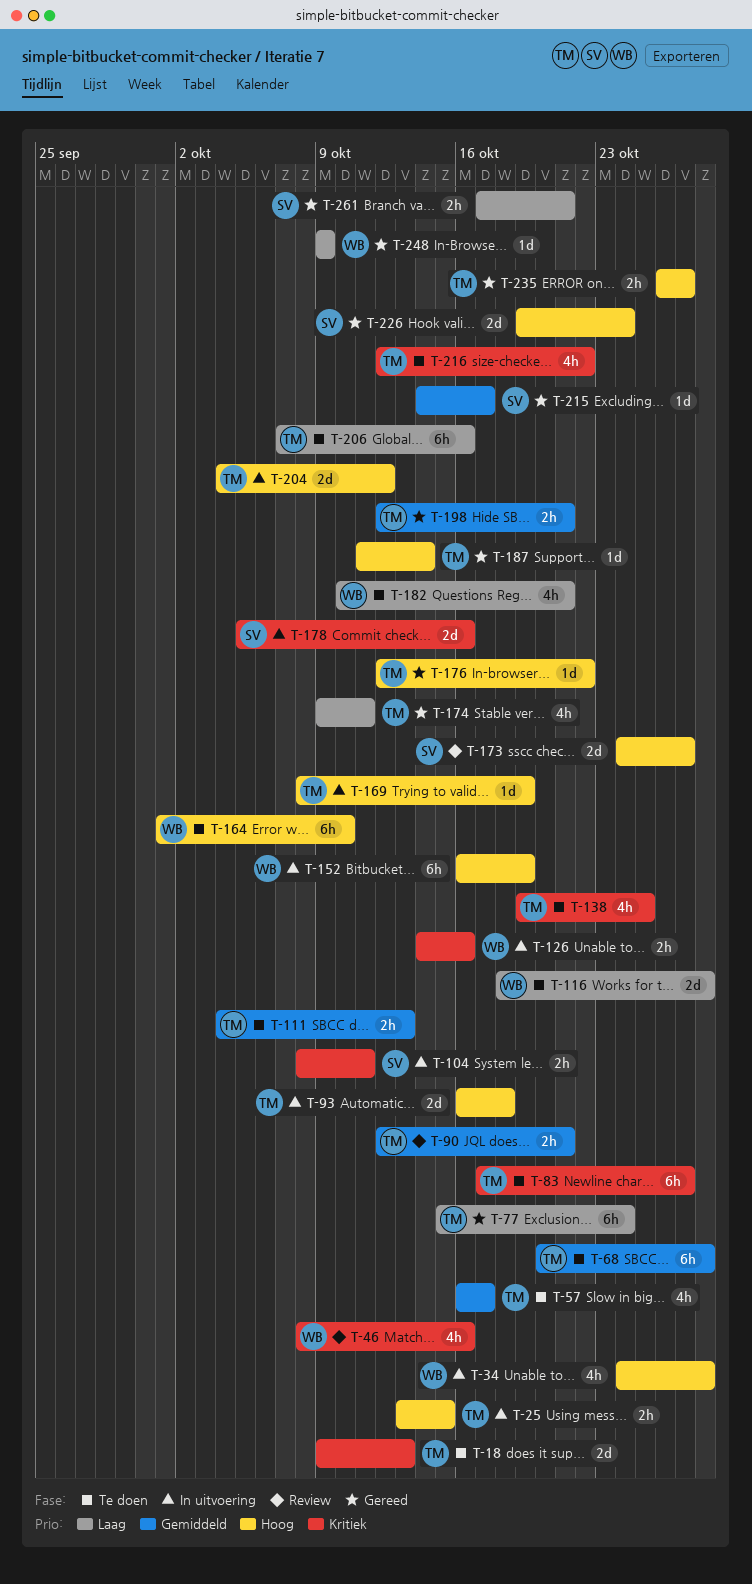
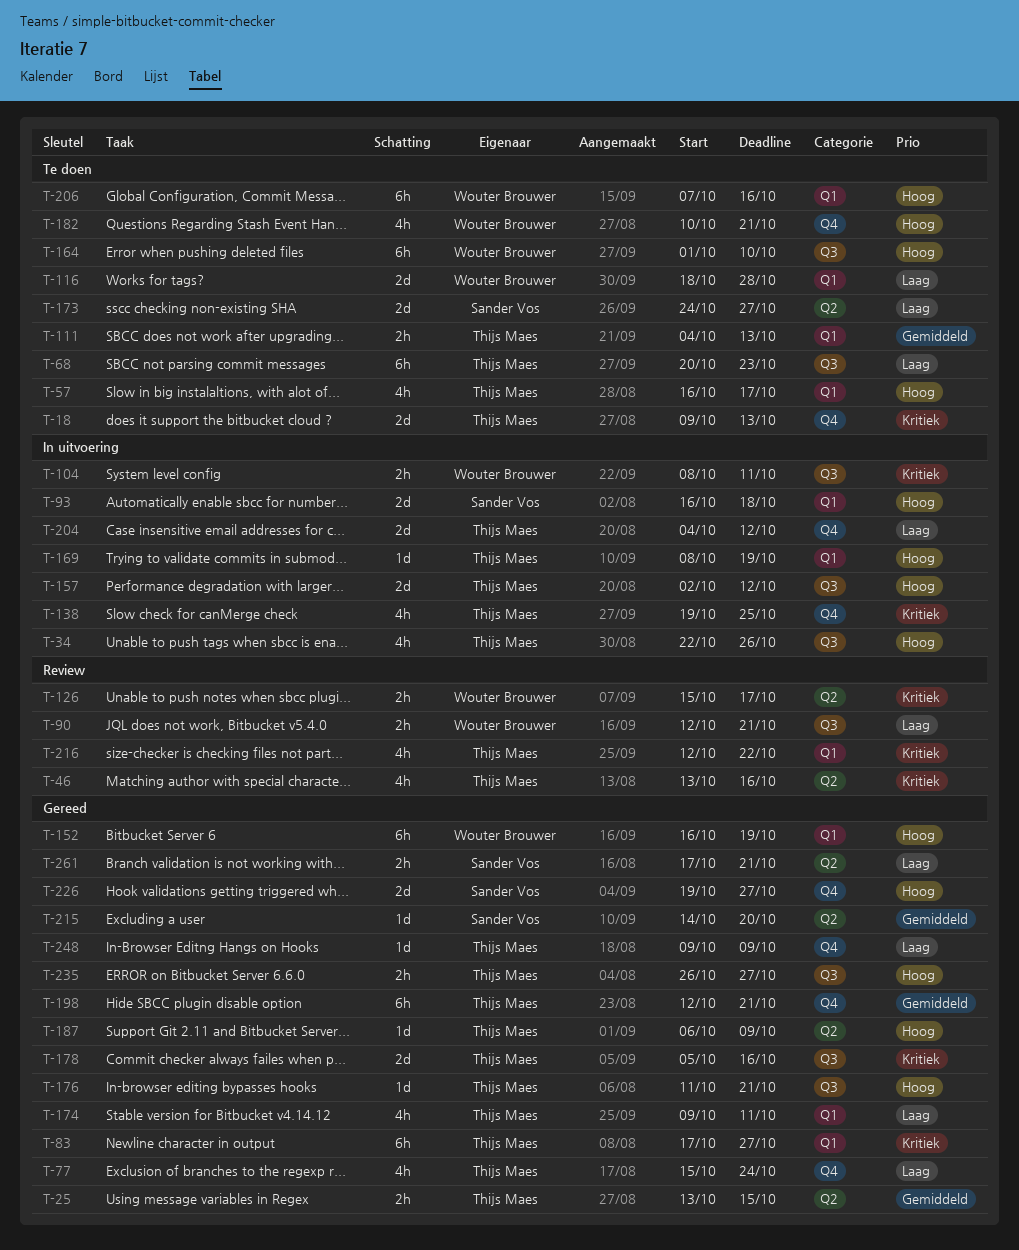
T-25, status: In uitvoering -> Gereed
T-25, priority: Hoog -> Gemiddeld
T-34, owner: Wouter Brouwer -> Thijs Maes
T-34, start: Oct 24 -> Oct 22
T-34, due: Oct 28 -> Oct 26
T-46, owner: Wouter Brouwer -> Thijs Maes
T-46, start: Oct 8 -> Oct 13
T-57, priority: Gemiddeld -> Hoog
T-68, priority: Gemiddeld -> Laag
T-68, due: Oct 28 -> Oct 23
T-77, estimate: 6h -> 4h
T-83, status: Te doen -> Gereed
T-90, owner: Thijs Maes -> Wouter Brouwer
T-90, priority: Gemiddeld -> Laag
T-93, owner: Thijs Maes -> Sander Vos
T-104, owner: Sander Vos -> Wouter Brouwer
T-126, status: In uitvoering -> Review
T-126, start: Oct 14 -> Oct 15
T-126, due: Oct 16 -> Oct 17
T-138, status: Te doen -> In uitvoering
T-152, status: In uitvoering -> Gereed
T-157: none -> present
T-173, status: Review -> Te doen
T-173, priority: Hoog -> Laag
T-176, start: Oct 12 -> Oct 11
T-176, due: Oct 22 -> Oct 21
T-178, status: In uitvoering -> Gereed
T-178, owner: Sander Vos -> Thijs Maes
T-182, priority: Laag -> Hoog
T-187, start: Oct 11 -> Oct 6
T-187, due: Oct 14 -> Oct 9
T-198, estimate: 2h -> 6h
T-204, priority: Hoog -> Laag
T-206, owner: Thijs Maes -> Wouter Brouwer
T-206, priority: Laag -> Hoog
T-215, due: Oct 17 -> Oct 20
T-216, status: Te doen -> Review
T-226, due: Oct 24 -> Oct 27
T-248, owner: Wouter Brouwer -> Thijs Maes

⁂

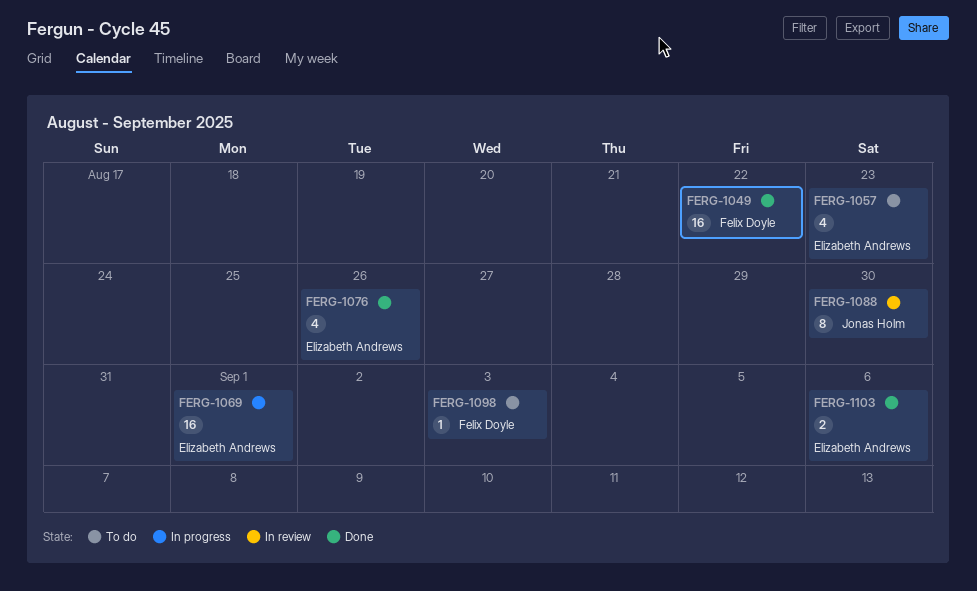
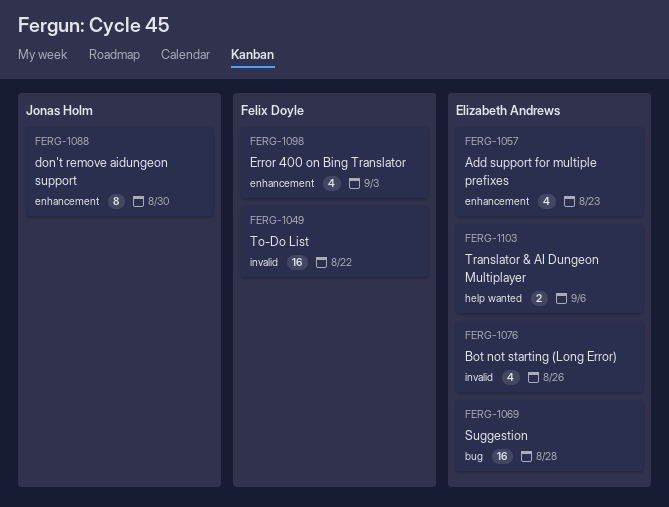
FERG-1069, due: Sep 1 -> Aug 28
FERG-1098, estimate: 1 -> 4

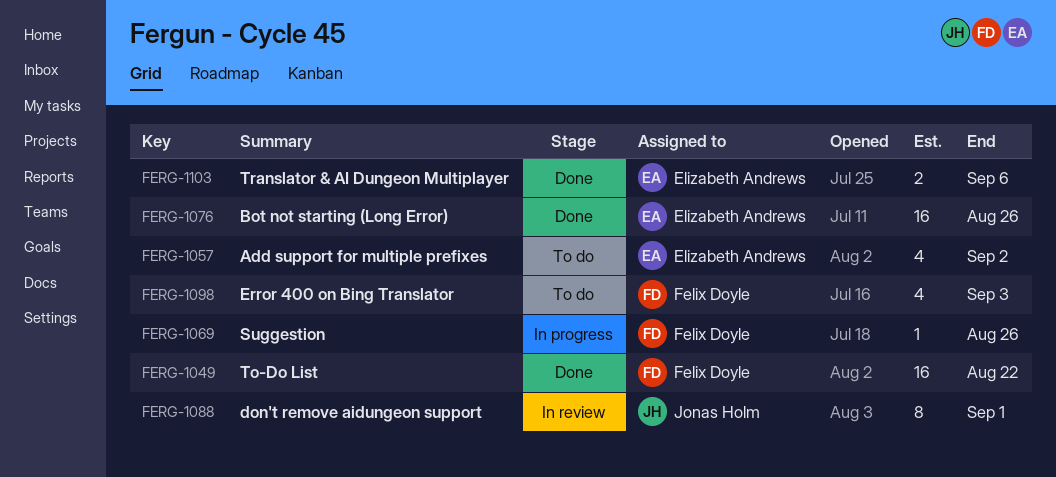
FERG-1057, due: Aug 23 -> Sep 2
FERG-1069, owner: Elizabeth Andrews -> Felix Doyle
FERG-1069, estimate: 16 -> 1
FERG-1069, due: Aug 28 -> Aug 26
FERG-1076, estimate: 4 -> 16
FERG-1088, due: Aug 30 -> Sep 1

⁂

:: Try it ::
Note how many lines in the material hold the word "priority", and give that number by itself.

:: Finished exercise ::
8